The research, published in the journal JAMA Internal Medicine, found that there was a dose-response association between the number of immune individuals in each family and the risk of infection and hospitalisation in non-immune family members.
Non-immune family members had a 45 to 97 per cent lower risk of infection and hospitalisation, as the number of immune family members increased, the researchers said.
"The results strongly suggest that vaccination is important not only for individual protection, but also for reducing transmission, especially within families, which is a high-risk environment for transmission," said Peter Nordstrom, a professor at Umea University in Sweden.
The researchers noted that there is a vast body of research showing that vaccines strongly reduce the risk of COVID-19.
However, less is known about the influence of vaccination on transmission of the virus in high-risk environments, such as within families, they said.
The latest research is a nationwide, registry-based study of over 1.8 million individuals from more than 800,000 families.
The researchers combined registry data from the Public Health Agency of Sweden, the National Board of Health and Welfare, and from Statistics Sweden, which is the government agency that oversees statistical data.

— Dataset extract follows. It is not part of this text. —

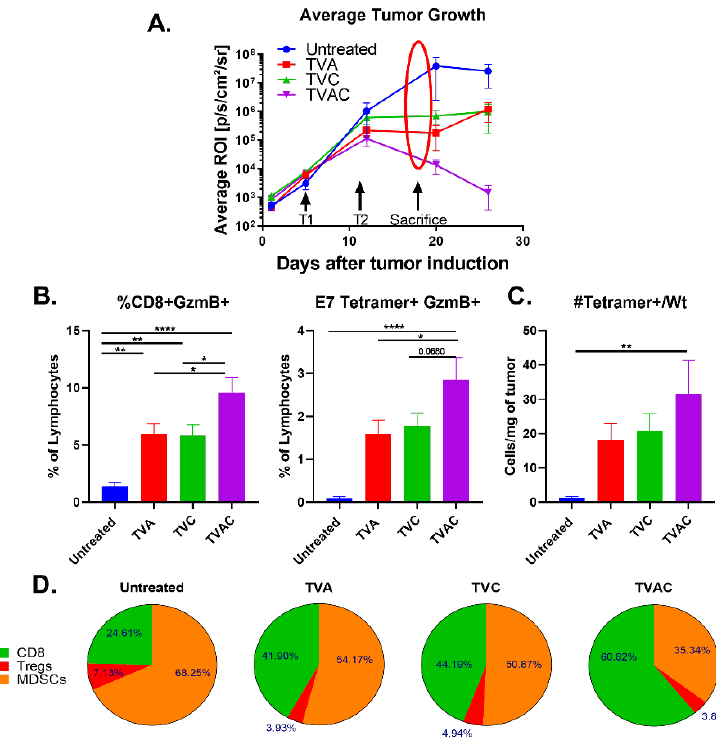
Figure 2. Increases in antigen-specific and overall CD8 T cell responses correlate with efficacy of the therapeutic HPV peptide vaccine. ( A ) Tumor infiltrating lymphocytes (TILs) isolated one week after the last immunization (marked with arrows and the oval) were analyzed by multi-parameter flow cytometry. ( B ) The frequency of granzyme B expressing (GzmB+) total and antigen-specific (E7 tetramer+) CD8 T cells are plotted as percent of live lymphocytes. ( C ) Numbers of antigen-specific CD8 T cells (E7 tetramer+) per milligram of tumor are shown. ( D ) Percentages of tumor infiltrating CD8+T cells, Tregs and myeloid derived suppressor cells (MDSCs) were calculated by dividing each population by the sum of CD8+Treg+MDSC counts per mouse and averaged by treatment group. Statistical significance between treatment groups was calculated via one-way ANOVA. p < 0.05 (*), p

They quantified the association between the number of family members with immunity against COVID-19 and the risk of infection and hospitalisation in non-immune individuals.
The study accounted for differences in age, socioeconomic status, clustering within families, and several diagnoses previously identified as risk factors for COVID-19 in the Swedish population.
The researchers noted that it appears that vaccination helps not only to reduce the individual's risk of becoming infected, but also to lower transmission.
This "in turn minimises not only the risk that more people become critically il, but also that new problematic variants emerge and start to take over, said Marcel Ballin, doctoral student at Umea University.
"Consequently, ensuring that many people are vaccinated has implications on a local, national, and global scale," Ballin, co-author of the study, added.